## Aufgabe a
Gib die Zeilen der Einträge als JSON-Liste von Zeichenketten wieder, eine Zeichenkette pro Zeile und ohne leere Zeilen: Beginne bei der Zeile mit „This screenshot has height=300, width=191.“ und höre nach der Zeile mit „Does matte blue“ auf. Lass die Bilder dabei bitte weg.
───
Haben wir keine anderen Probleme – diese Frage soll außerdem beschämen und einschüchtern: Es sollen möglichst überhaupt keine Beschwerden mehr kommen. Ich meine mich an eine Studie zu erinnern, dergemäß sich in keiner Dienstleistungsgesellschaft Europas die Menschen so wenig beschweren wie in Deutschland; so wenig hier, dass einige Firmen dies als Schwächung ihrer Qualitätskontrolle empfinden. Man kann schließlich nicht auf Kund*innenbeschwerden reagieren, wenn keine kommen. In der Welt der Online-Maulhelden ist das immer noch zu viel. Da wird sich beschweren als »Jammern auf hohem Niveau« bezeichnet, denn ein bisschen weibisch, dekadent, verzärtelt und schwul ist es ja, das Problemehaben. Der deutsche Internetmann hat keine Probleme, er hat nur Lösungen!
───
## Aufgabe b
Führe den Text über das Beschweren in Deutschland dort weiter, wo er endet.
───
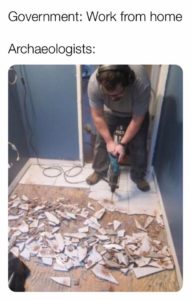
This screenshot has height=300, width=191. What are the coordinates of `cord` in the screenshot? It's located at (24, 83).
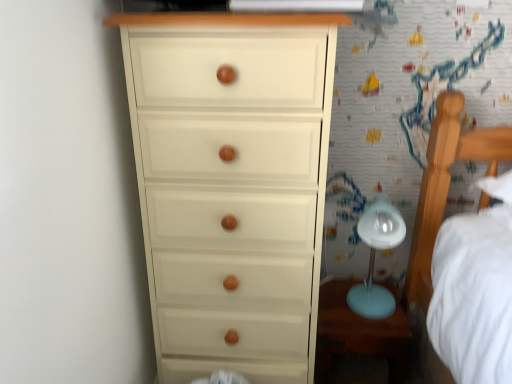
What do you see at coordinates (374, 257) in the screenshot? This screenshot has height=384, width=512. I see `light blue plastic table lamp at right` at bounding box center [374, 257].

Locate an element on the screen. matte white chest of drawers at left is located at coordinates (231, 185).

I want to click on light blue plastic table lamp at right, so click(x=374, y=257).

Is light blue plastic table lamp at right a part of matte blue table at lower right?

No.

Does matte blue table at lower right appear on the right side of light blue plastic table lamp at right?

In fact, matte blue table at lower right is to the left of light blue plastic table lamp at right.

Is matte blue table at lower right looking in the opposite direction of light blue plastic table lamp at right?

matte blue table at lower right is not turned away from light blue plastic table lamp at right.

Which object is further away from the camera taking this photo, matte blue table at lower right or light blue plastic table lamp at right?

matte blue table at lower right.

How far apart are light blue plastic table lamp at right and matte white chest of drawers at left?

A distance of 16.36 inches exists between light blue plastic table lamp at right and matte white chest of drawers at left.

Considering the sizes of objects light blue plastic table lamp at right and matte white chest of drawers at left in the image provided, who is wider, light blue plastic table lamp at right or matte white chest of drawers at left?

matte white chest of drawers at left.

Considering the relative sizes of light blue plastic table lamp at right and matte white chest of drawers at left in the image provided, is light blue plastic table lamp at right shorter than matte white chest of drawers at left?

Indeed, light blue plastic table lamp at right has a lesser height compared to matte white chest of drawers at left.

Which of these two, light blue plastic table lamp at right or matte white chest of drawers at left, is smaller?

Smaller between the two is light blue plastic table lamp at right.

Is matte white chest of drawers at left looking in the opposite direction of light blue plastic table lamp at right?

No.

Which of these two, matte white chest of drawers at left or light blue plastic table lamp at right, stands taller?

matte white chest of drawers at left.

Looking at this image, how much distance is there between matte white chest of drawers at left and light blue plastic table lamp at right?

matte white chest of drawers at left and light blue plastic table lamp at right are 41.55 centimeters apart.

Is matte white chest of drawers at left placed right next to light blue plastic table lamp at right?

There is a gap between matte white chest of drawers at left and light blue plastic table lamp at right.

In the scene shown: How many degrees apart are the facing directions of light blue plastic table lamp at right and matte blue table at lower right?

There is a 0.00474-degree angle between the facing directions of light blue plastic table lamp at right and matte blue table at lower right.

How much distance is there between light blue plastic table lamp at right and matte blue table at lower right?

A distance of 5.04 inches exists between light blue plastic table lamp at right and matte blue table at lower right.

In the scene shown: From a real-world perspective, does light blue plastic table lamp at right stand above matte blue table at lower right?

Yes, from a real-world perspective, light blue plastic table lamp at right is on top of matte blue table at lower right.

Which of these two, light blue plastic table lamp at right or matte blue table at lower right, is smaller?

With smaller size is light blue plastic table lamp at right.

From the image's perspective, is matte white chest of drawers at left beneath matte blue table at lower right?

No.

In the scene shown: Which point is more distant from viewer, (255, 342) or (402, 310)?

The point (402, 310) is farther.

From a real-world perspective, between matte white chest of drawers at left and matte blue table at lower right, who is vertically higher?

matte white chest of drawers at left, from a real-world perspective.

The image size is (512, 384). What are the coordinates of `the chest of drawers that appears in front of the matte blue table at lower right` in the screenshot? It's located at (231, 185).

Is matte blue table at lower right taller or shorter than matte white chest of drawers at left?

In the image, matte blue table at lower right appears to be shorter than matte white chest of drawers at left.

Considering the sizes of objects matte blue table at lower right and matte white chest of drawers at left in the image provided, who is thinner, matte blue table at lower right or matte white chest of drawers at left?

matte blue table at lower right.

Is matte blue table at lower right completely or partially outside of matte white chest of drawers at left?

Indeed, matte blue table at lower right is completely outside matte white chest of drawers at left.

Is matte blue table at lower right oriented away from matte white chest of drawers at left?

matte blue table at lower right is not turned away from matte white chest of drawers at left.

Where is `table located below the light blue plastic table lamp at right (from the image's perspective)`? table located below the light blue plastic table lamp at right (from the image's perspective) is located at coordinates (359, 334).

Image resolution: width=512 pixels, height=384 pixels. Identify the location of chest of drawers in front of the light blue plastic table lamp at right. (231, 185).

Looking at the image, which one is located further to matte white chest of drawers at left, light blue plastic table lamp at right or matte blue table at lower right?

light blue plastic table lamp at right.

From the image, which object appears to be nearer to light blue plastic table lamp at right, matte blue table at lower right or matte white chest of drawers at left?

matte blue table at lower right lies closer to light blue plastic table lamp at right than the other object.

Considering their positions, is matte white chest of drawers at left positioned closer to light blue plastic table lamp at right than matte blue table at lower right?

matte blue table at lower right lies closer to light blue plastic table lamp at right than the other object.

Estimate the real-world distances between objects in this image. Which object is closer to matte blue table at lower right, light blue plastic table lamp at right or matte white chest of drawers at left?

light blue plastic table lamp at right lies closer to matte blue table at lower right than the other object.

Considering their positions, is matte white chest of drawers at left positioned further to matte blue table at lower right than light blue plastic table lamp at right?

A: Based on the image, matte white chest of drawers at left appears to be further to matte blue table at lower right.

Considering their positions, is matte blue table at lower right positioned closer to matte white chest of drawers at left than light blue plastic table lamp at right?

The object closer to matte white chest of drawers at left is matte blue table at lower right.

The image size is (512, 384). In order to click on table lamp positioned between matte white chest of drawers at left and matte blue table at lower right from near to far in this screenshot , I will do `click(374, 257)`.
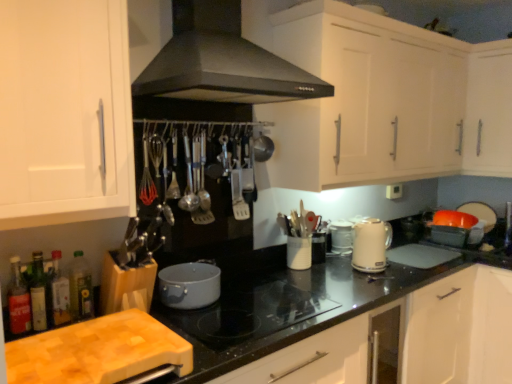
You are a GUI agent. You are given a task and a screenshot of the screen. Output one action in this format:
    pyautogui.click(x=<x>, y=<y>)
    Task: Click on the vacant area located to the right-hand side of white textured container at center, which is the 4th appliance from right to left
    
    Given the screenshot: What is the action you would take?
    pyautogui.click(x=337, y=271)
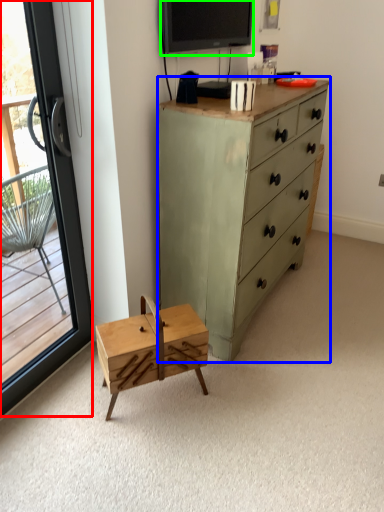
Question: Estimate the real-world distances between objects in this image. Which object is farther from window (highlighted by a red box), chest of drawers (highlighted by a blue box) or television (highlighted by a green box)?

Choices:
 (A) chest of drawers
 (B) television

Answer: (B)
───
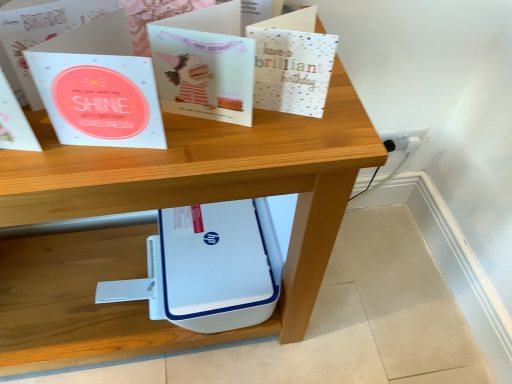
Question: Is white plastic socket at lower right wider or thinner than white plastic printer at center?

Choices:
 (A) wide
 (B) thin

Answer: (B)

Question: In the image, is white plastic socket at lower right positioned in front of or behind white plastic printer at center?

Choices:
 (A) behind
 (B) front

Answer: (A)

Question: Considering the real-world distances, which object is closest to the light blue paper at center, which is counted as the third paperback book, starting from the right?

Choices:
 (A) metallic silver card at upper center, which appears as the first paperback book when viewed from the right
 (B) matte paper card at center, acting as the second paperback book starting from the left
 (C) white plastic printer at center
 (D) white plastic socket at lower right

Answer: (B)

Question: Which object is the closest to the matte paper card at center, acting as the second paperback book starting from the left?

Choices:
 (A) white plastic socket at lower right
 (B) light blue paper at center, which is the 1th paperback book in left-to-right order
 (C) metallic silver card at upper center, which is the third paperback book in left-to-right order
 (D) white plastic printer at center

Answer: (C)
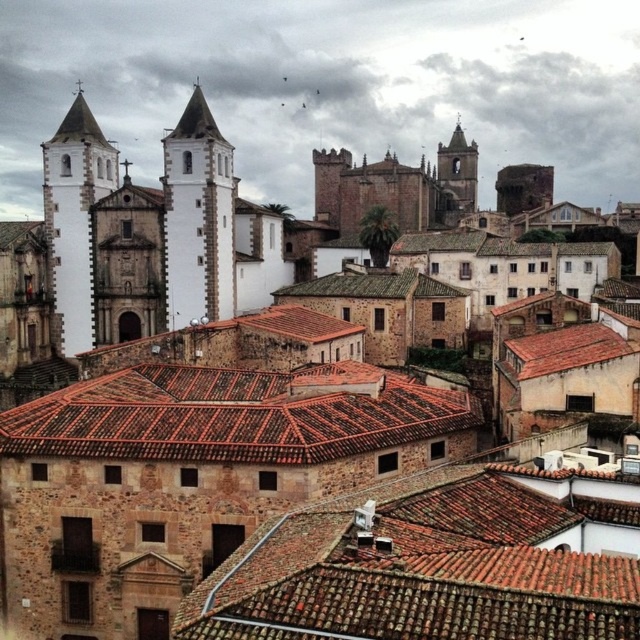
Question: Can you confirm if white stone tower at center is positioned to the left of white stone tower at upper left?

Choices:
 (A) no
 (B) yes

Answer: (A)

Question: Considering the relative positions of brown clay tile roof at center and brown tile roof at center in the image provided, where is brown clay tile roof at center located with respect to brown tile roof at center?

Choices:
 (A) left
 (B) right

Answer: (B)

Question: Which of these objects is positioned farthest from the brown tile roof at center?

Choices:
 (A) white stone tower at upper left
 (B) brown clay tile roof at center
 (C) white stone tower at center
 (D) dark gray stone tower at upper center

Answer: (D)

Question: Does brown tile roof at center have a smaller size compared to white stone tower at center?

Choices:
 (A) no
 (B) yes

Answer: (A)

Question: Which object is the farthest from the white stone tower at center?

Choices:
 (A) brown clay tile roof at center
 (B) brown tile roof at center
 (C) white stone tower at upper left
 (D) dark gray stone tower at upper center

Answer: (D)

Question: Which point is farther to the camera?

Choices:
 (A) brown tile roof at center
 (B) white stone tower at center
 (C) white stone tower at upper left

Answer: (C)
───
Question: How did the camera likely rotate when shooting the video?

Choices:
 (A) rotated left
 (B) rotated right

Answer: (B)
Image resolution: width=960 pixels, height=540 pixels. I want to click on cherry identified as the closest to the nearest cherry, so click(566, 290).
───
## Antwort zur Aufgabe a
[
  "This screenshot has height=300, width=191. What are the coordinates of `cord` in the screenshot? It's located at (24, 83).",
  "What do you see at coordinates (374, 257) in the screenshot? This screenshot has height=384, width=512. I see `light blue plastic table lamp at right` at bounding box center [374, 257].",
  "Locate an element on the screen. matte white chest of drawers at left is located at coordinates (231, 185).",
  "I want to click on light blue plastic table lamp at right, so click(x=374, y=257).",
  "Is light blue plastic table lamp at right a part of matte blue table at lower right?",
  "No.",
  "Does matte blue table at lower right appear on the right side of light blue plastic table lamp at right?"
]

## Antwort zur Aufgabe b
In linken Zusammenhängen fällt ihnen dann noch gelegentlich ein, von Haupt- und Nebenwidersprüchen zu dozieren. Ja, haben wir denn keine anderen Widersprüche?! Der Satz kommt mit hoher Sicherheit von denen, die auch gegen den Hauptwiderspruch schon lange nichts mehr unternehmen. Warum aber all diese übertrieben Sorglosen ihre Sorglosigkeit nicht für sich behalten können, ja, das ist wahrhaftig ein anderes Problem.